Naczelny Sąd Administracyjny wydał wyrok w sprawie opodatkowania elektrowni wiatrowych w 2017 r. w kontekście naruszenia prawa Unii Europejskiej – czytamy w „Gazecie Prawnej”.
Gazeta przypomina, że NSA orzekł już wcześniej wyrokiem siedmiu sędziów, że gminy miały prawo w 2017 r. wymagać podatku od całego wiatraka, a więc zarówno od jego części budowlanych, jak i technicznych.
Z wyrokiem tym nie zgodziła się spółka będąca właścicielem farmy wiatrowej, która wskazywała nie tylko na naruszenie konstytucji i innych przepisów krajowych, ale również na sprzeczność z prawem europejskim. Spółka argumentowała, że zwiększając podstawę opodatkowania, Polska naruszyła dyrektywę OZE, gdyż zamiast promować źródło tego typu, nałożyła na nie wyższy podatek. Przedstawiła też zarzut dyskryminacyjnego traktowania energii wiatrowej, wskazując że wyższy podatek dotyczył wyłącznie na energetyki wiatrowej – czytamy w „Gazecie Prawnej”.

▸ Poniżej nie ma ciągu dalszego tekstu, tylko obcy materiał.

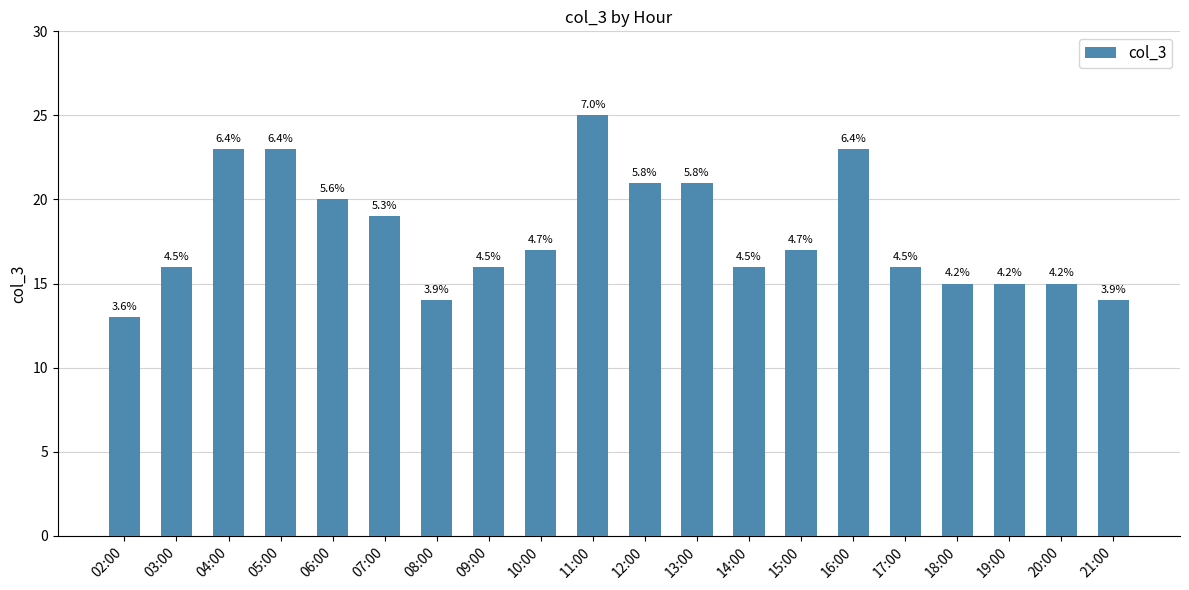

Are the bars horizontal?

No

Spółka postawiła też zarzut naruszenia swobód traktatowych, w tym zasad wolnego handlu i przepływu towarów oraz kwestionowała legalność przepisów, które doprowadziły do zwiększenia podatku argumentując, że wymagały one notyfikacji przez KE.
Żaden z przedstawionych zarzutów nie został uznany przez sądy administracyjne. WSA w Szczecinie i NSA uznały, że zwiększenie w 2017 r. podatku nie było sprzeczne z prawem UE – podaje „Gazeta Prawna”.